At the completion of this step we have either:

  • Set up to use the launch server with the default GCP IAM mapping to owner, editor,  & monitor.

  • Set up to use the launch server with to use ClusterRoles and RoleBindings.  In our example we have the k8s role monitor, which must also be a user on our launch server.


Setting up BastionZero Policies

Next, dependent on your use case we set up BastionZero policies with either the admin & monitor roles per the unmanaged k8s and eks example, or the owner, editor, viewer or monitor role as in the gke example.


The policies will authorize your IdP to manage which users and groups can connect to the launch server, and which linux user they will connect as. 


In this first example we generate a policy to place IdP users on the launch server as the monitor user.  We may want the entire SRE team to be able to login to the cluster as monitor; the list of users in our SRE team is maintained our IdP in a directory group called SRE_ReadOnly.  

Recall that the launch server was autodiscovered into the environment k8s-Bastion. 


Note that we could have written this policy in terms of a specific target (i.e. our launch server k8s-BastionLaunchServer), rather than a specific environment  (i.e. our launch server k8s-Bastion).

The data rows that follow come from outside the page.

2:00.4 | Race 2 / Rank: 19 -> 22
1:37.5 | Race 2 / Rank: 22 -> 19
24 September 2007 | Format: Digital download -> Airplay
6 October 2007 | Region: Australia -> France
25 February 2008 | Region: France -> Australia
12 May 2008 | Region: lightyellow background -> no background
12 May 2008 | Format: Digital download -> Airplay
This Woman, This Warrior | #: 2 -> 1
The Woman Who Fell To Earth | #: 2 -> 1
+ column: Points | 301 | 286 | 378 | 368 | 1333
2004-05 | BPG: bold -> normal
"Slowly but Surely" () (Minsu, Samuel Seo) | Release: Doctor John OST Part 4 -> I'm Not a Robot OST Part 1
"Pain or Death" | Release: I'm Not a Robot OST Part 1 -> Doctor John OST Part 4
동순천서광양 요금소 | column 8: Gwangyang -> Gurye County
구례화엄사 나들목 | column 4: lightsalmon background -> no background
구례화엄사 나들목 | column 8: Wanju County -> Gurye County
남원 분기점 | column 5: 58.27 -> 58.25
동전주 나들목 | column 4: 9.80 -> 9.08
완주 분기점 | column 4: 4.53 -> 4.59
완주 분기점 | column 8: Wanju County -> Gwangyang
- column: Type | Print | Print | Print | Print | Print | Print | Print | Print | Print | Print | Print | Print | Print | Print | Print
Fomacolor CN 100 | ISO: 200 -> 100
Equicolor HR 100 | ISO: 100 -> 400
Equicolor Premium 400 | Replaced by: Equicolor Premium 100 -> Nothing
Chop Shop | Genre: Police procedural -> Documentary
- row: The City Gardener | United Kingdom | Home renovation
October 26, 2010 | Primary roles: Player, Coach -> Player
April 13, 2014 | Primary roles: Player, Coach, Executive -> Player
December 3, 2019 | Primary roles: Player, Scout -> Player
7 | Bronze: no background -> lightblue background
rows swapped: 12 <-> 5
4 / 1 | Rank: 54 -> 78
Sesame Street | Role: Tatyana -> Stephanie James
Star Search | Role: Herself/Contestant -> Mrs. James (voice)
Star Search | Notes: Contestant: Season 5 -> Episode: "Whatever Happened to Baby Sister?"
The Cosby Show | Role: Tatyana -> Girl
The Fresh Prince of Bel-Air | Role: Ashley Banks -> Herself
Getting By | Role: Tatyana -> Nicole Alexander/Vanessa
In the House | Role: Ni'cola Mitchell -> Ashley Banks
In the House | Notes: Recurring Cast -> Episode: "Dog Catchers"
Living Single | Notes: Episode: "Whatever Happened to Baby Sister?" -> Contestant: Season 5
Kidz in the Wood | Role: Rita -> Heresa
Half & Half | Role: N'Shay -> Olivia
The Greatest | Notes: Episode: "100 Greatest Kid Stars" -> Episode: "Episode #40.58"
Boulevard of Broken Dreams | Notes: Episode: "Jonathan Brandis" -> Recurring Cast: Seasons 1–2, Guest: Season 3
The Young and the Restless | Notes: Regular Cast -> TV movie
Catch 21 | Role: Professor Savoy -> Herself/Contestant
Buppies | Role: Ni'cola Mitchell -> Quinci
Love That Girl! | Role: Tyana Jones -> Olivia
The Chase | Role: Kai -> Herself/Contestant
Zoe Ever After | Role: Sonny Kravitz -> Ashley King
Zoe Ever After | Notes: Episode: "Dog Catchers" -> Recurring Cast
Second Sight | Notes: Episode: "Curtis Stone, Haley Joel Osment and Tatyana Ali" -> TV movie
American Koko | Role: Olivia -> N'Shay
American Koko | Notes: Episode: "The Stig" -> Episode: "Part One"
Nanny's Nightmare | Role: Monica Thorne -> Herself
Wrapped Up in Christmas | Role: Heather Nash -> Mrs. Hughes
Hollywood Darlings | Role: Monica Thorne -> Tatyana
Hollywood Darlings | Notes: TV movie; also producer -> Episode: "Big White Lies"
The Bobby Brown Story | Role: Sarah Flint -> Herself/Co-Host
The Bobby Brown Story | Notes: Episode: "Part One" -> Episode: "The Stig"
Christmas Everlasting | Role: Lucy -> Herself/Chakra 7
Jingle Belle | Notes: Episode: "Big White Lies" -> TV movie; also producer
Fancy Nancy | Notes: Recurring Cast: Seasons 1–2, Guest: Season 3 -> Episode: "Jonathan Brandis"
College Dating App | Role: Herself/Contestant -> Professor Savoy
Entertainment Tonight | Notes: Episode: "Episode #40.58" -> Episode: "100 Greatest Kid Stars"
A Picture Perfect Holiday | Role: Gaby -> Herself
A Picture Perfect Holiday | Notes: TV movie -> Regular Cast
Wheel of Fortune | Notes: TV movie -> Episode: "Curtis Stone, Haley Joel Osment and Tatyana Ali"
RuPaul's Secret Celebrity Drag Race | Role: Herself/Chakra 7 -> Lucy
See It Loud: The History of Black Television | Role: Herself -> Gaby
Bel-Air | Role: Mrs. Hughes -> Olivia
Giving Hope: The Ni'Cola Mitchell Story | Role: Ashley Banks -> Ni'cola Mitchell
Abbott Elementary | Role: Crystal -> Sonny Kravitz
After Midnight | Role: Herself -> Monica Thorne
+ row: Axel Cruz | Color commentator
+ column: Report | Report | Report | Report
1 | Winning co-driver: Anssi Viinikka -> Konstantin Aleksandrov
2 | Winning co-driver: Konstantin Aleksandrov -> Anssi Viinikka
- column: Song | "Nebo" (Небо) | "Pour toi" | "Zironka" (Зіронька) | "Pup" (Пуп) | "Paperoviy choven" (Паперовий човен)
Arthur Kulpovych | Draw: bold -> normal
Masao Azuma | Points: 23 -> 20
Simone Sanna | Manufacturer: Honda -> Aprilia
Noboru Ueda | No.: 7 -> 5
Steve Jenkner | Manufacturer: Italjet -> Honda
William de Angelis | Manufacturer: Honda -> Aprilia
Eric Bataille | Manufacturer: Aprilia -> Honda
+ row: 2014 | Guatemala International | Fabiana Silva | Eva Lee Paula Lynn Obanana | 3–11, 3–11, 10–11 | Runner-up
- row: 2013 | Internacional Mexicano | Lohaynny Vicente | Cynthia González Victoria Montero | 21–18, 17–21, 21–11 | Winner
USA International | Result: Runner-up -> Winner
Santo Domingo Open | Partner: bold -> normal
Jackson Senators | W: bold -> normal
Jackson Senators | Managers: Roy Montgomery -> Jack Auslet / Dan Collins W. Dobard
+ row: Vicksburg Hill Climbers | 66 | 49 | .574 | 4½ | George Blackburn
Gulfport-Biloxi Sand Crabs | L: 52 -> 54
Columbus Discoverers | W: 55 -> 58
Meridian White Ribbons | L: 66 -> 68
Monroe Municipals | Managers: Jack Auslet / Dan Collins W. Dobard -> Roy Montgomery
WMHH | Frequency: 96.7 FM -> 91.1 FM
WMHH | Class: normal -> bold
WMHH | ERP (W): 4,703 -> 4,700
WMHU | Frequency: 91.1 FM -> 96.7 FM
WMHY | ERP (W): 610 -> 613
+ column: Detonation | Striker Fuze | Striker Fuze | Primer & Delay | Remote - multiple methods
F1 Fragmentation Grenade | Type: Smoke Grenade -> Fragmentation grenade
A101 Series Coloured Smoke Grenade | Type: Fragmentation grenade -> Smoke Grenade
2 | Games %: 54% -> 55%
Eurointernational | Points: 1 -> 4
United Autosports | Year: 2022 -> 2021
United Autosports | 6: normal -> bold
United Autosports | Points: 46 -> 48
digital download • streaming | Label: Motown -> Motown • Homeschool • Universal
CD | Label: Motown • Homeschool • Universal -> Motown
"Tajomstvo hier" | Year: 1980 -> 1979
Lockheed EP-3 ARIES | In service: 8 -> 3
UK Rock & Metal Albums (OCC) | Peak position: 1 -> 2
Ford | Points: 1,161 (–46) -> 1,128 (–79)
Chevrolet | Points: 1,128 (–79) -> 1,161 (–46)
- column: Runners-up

In this case, we would have set the resource type to "targets" and written the policy in terms k8s-BastionLaunchServer.


We now create our admin policy, which is restricted to two specific users (rather than a group of users like SRE_ReadOnly) and is wriitten against the same environment but this time using the admin user:




If using GCP gke this policy could also be written against any of the pre-defined users; owner, editor, or viewer. 


These policies can also be created programmatically through BastionZero API's.  


Summary

We have up set up a kubernetes launch server, configured the Linux users with kubectl permissions to the cluster,  and set up BastionZero policies that allow your users to connect to a launch server.  

Users access the cluster by logging into BastionZero, connecting to the launch server, and then running kubectl commands from the launch servers. All commands are logged and associated to the IdP user, launch server user and date.